Two hundred years ago the word aluminum was used for the first time when a new metal was produced by the English chemist Sir Humphry Davy. Later work has shown that this metal was not pure, but rather an aluminum-iron alloy. This article commemorates the anniversary of aluminum production with a look back at the metal’s origins.
INTRODUCTION
In 1807 a new metal was named for the first time by the English chemist Humphry Davy. Or maybe it happened in 1808. because one can find both these years mentioned in the extensive literature on the history of this metal. The exact date does not matter so much any longer, and in any case we can now celebrate the bicentenary of aluminum, or aluminium.
Davy showed that alumina could be decomposed while fluid in an electric arc and its metal was then reduced to an Al-Fe alloy. However, he was unable to isolate the aluminum and that took another two decades of work by others. The metal derives its name from alumen, the Latin name for alum, a white mineral that had been used since ancient times for dyeing and tanning, among other things. Alumen is believed to originate from the Greek word for bitter, alydimos. Alum is a bitter substance that for a long time was used to stop bleeding. Chemically, alum is potassium aluminum sulphate, KAl(SO^sub 4^)^sub 2^.
Humphry Davy was born on 17 December 1778 in Cornwall in England. At the age of 19 he went to Bristol to study science. He became interested in chemistry after reading Antoine Lavoisier’s Traite Elementaire. He investigated gases and in 1800 published the results of his work in “Researches, Chemical and Philosophical.” This made his reputation and in 1801 he was hired as an assistant lecturer in chemistry at the Royal Institution in London, where he was a great success.
ELECTROCHEMISTRY
In 1800 the Italian scientist Alessandro Volta had introduced the first battery, which Davy used for what is now called electrolysis. He then tried passing current through molten compounds, and his persistence was rewarded when he was able to separate globules of pure metal by these means. His first successes came in 1807 with the separation of potassium from molten potash and of sodium from common salt (NaCl). He was able to isolate a series of substances for the first time, and calcium, strontium, barium, and magnesium were produced in 1808. He also studied the forces involved in these separations, inventing the new field of electrochemistry. Davy was then considered as one of Britain’s leading scientists and he was knighted in 1812.
ALUMINUM IS PRODUCED
In 1825 Hans Christian Ørsted, professor at the University of Copenhagen, first successfully isolated aluminum in a pure form by the reaction of potassium amalgam on anhydrous aluminum chloride, AlCl^sub 3^. As mentioned already, Humphry Davy had been unsuccessful at such attempts. The reason for this is that aluminum oxide (alumina) is so stable that it could not be reduced by the methods that were commonly used in those days. The reduction with carbon works well for many other metal oxides, but this is extremely difficult with alumina. The trick used by the Danish physician was to heat aluminum chloride together with metallic potassium.
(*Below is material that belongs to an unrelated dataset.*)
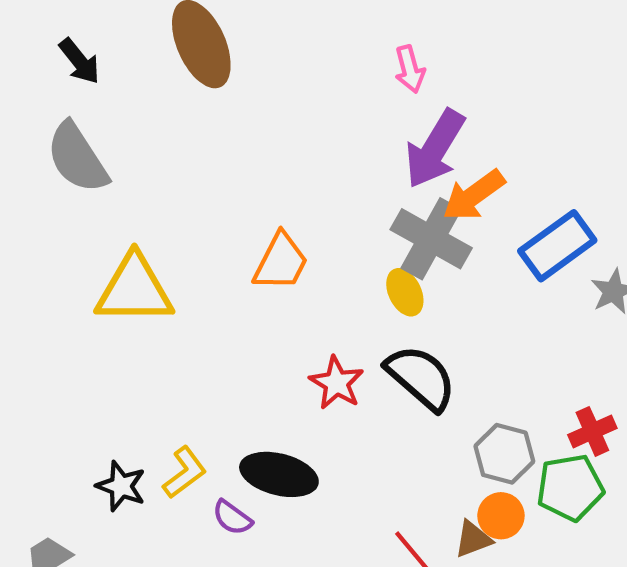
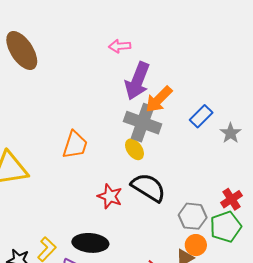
pink arrow: (410, 69) -> (120, 46), turned 110
blue rectangle: (557, 246) -> (201, 116), size x0.7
The product was not particularly pure and the German scientist Friedrich Wöhler developed the method further two years later. He was the first to produce pure metallic aluminum by use of the same method. The aluminum was produced in the form of a grey powder, but the small amount was insufficient to establish the properties of the metal. Wöhler returned to the problem of isolating aluminum in 1845 and then 10-15 mg of metal globules were produced by passing AlCl^sub 3^ vapor over molten potassium. Some properties of the metal could then be reported, such as its density, malleability, and ductility. He also discovered the aluminum had a relatively low melting point. In 1855, ignorant of what Friedrich Wöhler had done ten years previously, a French chemist, Henri Etienne SainteClaire Deville succeeded in obtaining metallic aluminum, and ultimately he devised a method by which the metal could be prepared on a large scale with the aid of sodium. It took another three decades before Charles Martin Hall and Paul L.T. Héroult. independently of each other, invented the process of electrolysis of alumina in a cryolitic melt. And the rest, as they say, is history.